» **What you should do**:
Every record must be copied exactly.

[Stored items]
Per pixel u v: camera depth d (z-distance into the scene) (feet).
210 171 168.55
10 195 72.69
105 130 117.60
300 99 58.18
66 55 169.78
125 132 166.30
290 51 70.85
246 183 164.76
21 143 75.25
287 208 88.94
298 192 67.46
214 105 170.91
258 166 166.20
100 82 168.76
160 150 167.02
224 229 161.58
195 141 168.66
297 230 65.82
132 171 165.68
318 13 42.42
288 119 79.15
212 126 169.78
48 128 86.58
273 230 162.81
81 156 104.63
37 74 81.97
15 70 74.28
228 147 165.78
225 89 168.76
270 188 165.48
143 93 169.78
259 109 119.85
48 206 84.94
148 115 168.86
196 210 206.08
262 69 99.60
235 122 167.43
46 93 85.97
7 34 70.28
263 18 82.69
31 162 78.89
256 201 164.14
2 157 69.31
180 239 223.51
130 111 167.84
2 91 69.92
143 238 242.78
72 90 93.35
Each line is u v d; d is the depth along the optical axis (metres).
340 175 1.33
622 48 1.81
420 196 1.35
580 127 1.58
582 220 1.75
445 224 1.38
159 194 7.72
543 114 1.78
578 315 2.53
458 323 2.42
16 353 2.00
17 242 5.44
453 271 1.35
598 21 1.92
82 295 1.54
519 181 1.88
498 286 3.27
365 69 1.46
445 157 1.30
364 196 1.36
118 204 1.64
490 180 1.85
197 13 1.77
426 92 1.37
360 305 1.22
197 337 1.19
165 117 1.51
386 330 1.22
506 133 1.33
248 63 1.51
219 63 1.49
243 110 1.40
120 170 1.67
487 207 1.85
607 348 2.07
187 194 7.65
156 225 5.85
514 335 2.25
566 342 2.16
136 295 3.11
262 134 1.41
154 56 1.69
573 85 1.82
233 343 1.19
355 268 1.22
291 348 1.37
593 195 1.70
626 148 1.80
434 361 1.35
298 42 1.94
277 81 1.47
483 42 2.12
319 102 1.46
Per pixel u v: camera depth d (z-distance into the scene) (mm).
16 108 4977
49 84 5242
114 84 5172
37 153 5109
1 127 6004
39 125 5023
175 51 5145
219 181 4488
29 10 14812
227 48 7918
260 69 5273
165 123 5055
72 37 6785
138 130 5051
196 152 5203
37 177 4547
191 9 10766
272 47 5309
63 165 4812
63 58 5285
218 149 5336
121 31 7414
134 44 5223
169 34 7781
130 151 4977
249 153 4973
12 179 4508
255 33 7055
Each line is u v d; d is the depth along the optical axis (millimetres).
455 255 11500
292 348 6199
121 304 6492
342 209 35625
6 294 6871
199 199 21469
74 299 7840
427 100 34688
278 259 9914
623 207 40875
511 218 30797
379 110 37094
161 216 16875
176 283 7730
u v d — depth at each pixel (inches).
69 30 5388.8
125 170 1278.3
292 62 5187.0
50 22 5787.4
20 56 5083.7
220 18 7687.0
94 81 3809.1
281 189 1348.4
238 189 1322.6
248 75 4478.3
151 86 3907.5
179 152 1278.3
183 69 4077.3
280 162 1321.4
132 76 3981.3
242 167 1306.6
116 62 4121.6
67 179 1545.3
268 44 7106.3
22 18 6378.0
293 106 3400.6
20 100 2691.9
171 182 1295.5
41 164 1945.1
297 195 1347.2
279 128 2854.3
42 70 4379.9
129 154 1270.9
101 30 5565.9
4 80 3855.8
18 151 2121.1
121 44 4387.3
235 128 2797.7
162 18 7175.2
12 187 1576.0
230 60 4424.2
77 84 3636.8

» **Answer for this exercise**:
Per pixel u v: camera depth d (z-distance into the scene) (feet).
210 171 168.55
10 195 72.69
105 130 117.60
300 99 58.18
66 55 169.78
125 132 166.30
290 51 70.85
246 183 164.76
21 143 75.25
287 208 88.94
298 192 67.46
214 105 170.91
258 166 166.20
100 82 168.76
160 150 167.02
224 229 161.58
195 141 168.66
297 230 65.82
132 171 165.68
318 13 42.42
288 119 79.15
212 126 169.78
48 128 86.58
273 230 162.81
81 156 104.63
37 74 81.97
15 70 74.28
228 147 165.78
225 89 168.76
270 188 165.48
143 93 169.78
259 109 119.85
48 206 84.94
148 115 168.86
196 210 206.08
262 69 99.60
235 122 167.43
46 93 85.97
7 34 70.28
263 18 82.69
31 162 78.89
256 201 164.14
2 157 69.31
180 239 223.51
130 111 167.84
2 91 69.92
143 238 242.78
72 90 93.35
Each line is u v d; d is the depth along the optical axis (metres).
340 175 1.33
622 48 1.81
420 196 1.35
580 127 1.58
582 220 1.75
445 224 1.38
159 194 7.72
543 114 1.78
578 315 2.53
458 323 2.42
16 353 2.00
17 242 5.44
453 271 1.35
598 21 1.92
82 295 1.54
519 181 1.88
498 286 3.27
365 69 1.46
445 157 1.30
364 196 1.36
118 204 1.64
490 180 1.85
197 13 1.77
426 92 1.37
360 305 1.22
197 337 1.19
165 117 1.51
386 330 1.22
506 133 1.33
248 63 1.51
219 63 1.49
243 110 1.40
120 170 1.67
487 207 1.85
607 348 2.07
187 194 7.65
156 225 5.85
514 335 2.25
566 342 2.16
136 295 3.11
262 134 1.41
154 56 1.69
573 85 1.82
233 343 1.19
355 268 1.22
291 348 1.37
593 195 1.70
626 148 1.80
434 361 1.35
298 42 1.94
277 81 1.47
483 42 2.12
319 102 1.46
Per pixel u v: camera depth d (z-distance into the scene) (mm).
16 108 4977
49 84 5242
114 84 5172
37 153 5109
1 127 6004
39 125 5023
175 51 5145
219 181 4488
29 10 14812
227 48 7918
260 69 5273
165 123 5055
72 37 6785
138 130 5051
196 152 5203
37 177 4547
191 9 10766
272 47 5309
63 165 4812
63 58 5285
218 149 5336
121 31 7414
134 44 5223
169 34 7781
130 151 4977
249 153 4973
12 179 4508
255 33 7055
Each line is u v d; d is the depth along the optical axis (millimetres).
455 255 11500
292 348 6199
121 304 6492
342 209 35625
6 294 6871
199 199 21469
74 299 7840
427 100 34688
278 259 9914
623 207 40875
511 218 30797
379 110 37094
161 216 16875
176 283 7730
u v d — depth at each pixel (inches).
69 30 5388.8
125 170 1278.3
292 62 5187.0
50 22 5787.4
20 56 5083.7
220 18 7687.0
94 81 3809.1
281 189 1348.4
238 189 1322.6
248 75 4478.3
151 86 3907.5
179 152 1278.3
183 69 4077.3
280 162 1321.4
132 76 3981.3
242 167 1306.6
116 62 4121.6
67 179 1545.3
268 44 7106.3
22 18 6378.0
293 106 3400.6
20 100 2691.9
171 182 1295.5
41 164 1945.1
297 195 1347.2
279 128 2854.3
42 70 4379.9
129 154 1270.9
101 30 5565.9
4 80 3855.8
18 151 2121.1
121 44 4387.3
235 128 2797.7
162 18 7175.2
12 187 1576.0
230 60 4424.2
77 84 3636.8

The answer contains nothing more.